* Prompt *
Take the entries that follow and return exactly the lines from the one holding "2022 12:27:40 GMT" through the one holding "Fri, 08 Jul 2022 12:23:25 GMT", both included. Nothing else is needed.

+===+

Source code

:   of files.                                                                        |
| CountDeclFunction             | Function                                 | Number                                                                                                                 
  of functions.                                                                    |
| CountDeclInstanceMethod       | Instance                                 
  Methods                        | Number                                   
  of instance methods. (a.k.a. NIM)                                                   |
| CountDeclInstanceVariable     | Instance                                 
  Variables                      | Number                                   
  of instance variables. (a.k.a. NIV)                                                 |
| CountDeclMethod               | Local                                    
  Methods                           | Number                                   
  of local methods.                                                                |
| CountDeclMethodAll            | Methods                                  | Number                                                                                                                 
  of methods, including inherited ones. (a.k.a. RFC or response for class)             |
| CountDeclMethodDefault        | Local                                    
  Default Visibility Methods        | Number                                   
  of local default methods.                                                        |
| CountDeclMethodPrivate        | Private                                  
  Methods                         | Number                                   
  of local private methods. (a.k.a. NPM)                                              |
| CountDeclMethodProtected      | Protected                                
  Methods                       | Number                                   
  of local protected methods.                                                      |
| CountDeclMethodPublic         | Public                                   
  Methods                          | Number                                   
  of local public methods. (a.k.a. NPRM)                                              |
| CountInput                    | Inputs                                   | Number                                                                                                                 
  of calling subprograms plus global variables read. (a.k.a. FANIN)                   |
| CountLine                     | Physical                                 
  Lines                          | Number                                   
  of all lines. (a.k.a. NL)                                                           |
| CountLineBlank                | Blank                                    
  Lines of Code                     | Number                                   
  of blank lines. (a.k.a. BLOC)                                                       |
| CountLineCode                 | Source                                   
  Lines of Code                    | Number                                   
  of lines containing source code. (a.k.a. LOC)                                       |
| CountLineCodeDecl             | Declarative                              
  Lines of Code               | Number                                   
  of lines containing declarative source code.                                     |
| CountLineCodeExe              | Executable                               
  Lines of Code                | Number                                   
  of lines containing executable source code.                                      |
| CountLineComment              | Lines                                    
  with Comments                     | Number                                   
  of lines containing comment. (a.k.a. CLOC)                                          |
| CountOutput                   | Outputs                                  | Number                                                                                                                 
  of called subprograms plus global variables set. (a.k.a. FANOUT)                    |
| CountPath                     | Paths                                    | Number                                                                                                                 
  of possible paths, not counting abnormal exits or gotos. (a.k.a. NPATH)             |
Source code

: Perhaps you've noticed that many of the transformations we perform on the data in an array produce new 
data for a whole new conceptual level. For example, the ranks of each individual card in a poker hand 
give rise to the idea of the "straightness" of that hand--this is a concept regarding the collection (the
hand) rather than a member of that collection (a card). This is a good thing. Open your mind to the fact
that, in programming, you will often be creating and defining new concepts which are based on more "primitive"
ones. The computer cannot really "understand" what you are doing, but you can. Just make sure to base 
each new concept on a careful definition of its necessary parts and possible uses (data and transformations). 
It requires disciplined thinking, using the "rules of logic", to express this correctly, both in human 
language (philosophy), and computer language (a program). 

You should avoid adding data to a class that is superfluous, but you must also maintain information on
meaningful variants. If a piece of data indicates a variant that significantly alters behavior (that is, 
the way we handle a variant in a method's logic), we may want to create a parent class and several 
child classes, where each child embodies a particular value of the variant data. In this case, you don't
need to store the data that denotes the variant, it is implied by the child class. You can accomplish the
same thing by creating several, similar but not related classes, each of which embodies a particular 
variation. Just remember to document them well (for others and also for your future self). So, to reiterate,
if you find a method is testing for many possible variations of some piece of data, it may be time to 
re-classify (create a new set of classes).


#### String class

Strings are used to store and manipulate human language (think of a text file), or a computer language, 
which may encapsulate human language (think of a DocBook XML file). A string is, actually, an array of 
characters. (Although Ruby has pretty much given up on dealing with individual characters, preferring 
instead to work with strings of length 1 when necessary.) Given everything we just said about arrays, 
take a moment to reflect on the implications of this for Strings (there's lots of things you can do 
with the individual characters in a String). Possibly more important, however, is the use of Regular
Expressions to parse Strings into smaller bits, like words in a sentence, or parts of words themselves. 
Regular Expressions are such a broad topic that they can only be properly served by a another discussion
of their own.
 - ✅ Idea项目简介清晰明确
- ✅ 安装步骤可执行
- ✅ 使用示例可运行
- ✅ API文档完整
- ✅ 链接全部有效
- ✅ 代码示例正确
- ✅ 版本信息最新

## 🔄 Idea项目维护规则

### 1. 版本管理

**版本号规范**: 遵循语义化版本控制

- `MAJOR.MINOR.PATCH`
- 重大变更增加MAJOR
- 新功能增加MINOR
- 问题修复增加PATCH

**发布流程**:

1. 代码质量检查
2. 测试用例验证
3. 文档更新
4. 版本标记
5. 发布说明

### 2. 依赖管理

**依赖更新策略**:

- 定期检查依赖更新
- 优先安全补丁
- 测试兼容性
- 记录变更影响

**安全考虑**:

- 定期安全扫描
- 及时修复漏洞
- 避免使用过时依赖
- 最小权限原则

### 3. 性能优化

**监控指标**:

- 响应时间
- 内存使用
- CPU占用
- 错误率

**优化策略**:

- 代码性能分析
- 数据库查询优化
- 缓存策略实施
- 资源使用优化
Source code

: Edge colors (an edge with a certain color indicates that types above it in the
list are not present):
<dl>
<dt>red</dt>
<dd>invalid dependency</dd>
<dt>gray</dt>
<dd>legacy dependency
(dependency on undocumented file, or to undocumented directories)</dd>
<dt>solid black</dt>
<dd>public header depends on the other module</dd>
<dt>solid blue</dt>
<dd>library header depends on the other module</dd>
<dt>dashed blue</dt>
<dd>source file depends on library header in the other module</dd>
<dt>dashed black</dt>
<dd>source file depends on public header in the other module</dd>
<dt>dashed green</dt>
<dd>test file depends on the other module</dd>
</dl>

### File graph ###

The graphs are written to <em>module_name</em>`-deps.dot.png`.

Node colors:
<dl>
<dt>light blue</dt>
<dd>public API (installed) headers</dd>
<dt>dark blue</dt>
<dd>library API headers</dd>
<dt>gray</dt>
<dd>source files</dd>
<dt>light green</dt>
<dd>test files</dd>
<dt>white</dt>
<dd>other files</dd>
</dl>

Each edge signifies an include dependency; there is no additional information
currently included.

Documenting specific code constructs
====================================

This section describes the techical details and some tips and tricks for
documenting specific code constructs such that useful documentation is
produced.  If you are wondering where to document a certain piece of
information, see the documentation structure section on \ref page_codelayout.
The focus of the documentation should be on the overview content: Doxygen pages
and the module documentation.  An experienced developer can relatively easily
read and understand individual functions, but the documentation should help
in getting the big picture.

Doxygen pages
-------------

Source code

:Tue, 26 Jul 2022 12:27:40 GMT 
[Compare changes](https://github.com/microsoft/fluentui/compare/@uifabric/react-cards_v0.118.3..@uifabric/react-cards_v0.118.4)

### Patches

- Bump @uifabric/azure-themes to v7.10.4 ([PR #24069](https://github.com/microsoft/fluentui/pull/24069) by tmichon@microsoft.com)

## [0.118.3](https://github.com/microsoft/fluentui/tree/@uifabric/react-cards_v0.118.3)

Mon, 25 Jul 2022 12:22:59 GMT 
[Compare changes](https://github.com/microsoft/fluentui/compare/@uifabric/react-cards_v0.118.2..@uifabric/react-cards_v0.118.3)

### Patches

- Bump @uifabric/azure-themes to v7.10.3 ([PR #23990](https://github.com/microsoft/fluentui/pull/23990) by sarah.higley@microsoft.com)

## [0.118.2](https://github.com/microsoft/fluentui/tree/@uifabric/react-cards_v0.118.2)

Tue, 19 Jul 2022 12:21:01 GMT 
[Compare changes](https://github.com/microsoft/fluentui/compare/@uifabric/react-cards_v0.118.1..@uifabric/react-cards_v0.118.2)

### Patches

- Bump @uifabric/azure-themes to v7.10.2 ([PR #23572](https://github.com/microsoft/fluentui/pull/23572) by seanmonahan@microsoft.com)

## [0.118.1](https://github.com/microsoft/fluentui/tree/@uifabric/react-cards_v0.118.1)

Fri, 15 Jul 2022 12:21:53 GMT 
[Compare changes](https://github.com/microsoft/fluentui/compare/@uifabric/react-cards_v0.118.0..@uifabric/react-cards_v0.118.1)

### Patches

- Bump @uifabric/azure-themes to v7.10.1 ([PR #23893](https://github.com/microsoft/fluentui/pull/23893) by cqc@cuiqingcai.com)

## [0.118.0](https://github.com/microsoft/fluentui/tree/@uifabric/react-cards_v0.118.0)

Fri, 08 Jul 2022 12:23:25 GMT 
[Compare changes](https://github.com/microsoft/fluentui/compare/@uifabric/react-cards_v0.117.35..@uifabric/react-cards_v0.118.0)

+===+

* Task output *
:Tue, 26 Jul 2022 12:27:40 GMT 
[Compare changes](https://github.com/microsoft/fluentui/compare/@uifabric/react-cards_v0.118.3..@uifabric/react-cards_v0.118.4)

### Patches

- Bump @uifabric/azure-themes to v7.10.4 ([PR #24069](https://github.com/microsoft/fluentui/pull/24069) by tmichon@microsoft.com)

## [0.118.3](https://github.com/microsoft/fluentui/tree/@uifabric/react-cards_v0.118.3)

Mon, 25 Jul 2022 12:22:59 GMT 
[Compare changes](https://github.com/microsoft/fluentui/compare/@uifabric/react-cards_v0.118.2..@uifabric/react-cards_v0.118.3)

### Patches

- Bump @uifabric/azure-themes to v7.10.3 ([PR #23990](https://github.com/microsoft/fluentui/pull/23990) by sarah.higley@microsoft.com)

## [0.118.2](https://github.com/microsoft/fluentui/tree/@uifabric/react-cards_v0.118.2)

Tue, 19 Jul 2022 12:21:01 GMT 
[Compare changes](https://github.com/microsoft/fluentui/compare/@uifabric/react-cards_v0.118.1..@uifabric/react-cards_v0.118.2)

### Patches

- Bump @uifabric/azure-themes to v7.10.2 ([PR #23572](https://github.com/microsoft/fluentui/pull/23572) by seanmonahan@microsoft.com)

## [0.118.1](https://github.com/microsoft/fluentui/tree/@uifabric/react-cards_v0.118.1)

Fri, 15 Jul 2022 12:21:53 GMT 
[Compare changes](https://github.com/microsoft/fluentui/compare/@uifabric/react-cards_v0.118.0..@uifabric/react-cards_v0.118.1)

### Patches

- Bump @uifabric/azure-themes to v7.10.1 ([PR #23893](https://github.com/microsoft/fluentui/pull/23893) by cqc@cuiqingcai.com)

## [0.118.0](https://github.com/microsoft/fluentui/tree/@uifabric/react-cards_v0.118.0)

Fri, 08 Jul 2022 12:23:25 GMT 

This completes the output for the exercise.